Researchers have designed a new class of organic compounds that are structurally close to curcumin and can check inflammation1.
In studies with human umbilical vein endothelial cells, they found that one of the organic compounds looks promising and works better than curcumin in stopping inflammatory flare-ups.
Cell surface proteins known as inter-cellular adhesion molecule -1 (ICAM-1) are highly expressed on leukocytes (a type of white blood cells) during inflammation. Curcumin containing beta-diketones stifles the expression of ICAM-1. But curcumin has drawbacks such as poor bioavailability and toxicity on cells.

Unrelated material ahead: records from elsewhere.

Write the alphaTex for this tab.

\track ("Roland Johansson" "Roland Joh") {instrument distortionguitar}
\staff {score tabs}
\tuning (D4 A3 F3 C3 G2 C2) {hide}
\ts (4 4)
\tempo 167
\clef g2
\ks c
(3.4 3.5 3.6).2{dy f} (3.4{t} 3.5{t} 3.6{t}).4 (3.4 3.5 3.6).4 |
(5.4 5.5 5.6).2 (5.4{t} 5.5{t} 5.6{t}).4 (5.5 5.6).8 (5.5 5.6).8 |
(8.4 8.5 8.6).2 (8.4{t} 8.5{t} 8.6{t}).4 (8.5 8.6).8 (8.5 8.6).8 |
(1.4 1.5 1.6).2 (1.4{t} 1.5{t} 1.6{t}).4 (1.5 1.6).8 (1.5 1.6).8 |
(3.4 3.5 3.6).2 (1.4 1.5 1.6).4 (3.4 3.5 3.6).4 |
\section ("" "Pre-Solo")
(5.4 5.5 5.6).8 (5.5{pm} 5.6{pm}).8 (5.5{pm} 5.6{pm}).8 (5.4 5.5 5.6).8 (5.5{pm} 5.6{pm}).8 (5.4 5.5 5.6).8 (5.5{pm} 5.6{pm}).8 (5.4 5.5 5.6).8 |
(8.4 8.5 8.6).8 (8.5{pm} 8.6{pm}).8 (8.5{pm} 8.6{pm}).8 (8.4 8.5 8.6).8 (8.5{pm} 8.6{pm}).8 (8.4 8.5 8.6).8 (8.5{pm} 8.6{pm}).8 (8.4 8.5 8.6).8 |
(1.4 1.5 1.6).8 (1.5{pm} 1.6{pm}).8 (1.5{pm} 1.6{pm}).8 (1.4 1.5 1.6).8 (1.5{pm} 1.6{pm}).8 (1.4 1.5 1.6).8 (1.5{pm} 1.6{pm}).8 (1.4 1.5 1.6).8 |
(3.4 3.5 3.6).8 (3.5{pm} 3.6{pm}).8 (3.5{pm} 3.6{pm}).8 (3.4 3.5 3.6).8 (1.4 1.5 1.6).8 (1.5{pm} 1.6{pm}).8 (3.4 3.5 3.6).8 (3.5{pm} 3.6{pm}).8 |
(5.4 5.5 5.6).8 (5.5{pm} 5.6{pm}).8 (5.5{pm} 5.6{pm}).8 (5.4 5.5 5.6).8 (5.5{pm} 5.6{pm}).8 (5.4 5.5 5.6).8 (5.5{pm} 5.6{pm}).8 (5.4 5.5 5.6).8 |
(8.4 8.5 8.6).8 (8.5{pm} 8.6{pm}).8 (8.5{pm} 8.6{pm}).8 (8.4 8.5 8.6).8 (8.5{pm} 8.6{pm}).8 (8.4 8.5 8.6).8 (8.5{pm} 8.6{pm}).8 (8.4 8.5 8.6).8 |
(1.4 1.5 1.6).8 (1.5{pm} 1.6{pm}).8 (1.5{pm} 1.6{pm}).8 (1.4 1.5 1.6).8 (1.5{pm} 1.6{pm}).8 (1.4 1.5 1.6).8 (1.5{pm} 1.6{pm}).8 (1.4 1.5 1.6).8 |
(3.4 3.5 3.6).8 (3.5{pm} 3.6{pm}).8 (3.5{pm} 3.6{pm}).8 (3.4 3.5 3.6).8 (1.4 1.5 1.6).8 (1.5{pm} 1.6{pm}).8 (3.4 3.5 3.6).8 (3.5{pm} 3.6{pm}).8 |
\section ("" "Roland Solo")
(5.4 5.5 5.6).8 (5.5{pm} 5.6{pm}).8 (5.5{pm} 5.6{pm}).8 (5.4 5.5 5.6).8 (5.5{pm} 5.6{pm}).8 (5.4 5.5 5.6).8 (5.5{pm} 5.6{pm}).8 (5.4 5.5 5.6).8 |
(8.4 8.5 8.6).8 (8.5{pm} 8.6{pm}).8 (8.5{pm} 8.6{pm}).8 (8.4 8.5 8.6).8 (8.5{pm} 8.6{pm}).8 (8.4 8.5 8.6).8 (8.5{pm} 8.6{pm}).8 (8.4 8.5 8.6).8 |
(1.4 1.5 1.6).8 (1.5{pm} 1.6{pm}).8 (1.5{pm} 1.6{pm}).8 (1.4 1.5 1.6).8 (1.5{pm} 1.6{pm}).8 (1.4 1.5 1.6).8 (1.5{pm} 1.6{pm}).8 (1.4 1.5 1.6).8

To overcome this, the researchers synthesized 4-Acyl-5-pyrazolones, a class of asymmetric beta-diketones that differ from curcumin as they lack some functional organic groups. They studied the efficacy of the compounds with human umbilical vein endothelial cells (HUVEC) and compared them with their metal derivatives.
The tested compounds were found to be non-toxic. Of all the compounds, 4-benzoyl-3-methyl-1-phenyl-pyrazol-5-one is the best to inhibit inflammation in HUVEC.
"This compound is less toxic than curcumin," says Balaram Ghosh, one of the researchers. This research may lead to developing better anti-inflammatory molecules using the best inhibitor as a lead molecule, he concludes.
The authors of this work are from: Università di Roma 'La Sapienza'and Vecchio Istituto Chimico, Piazzale Aldo Moro, Rome; Università di Camerino, Camerino (MC), Italy; Vassar College, Poughkeepsie, NY, USA; and Institute of Genomics and Integrative Biology, Delhi, India.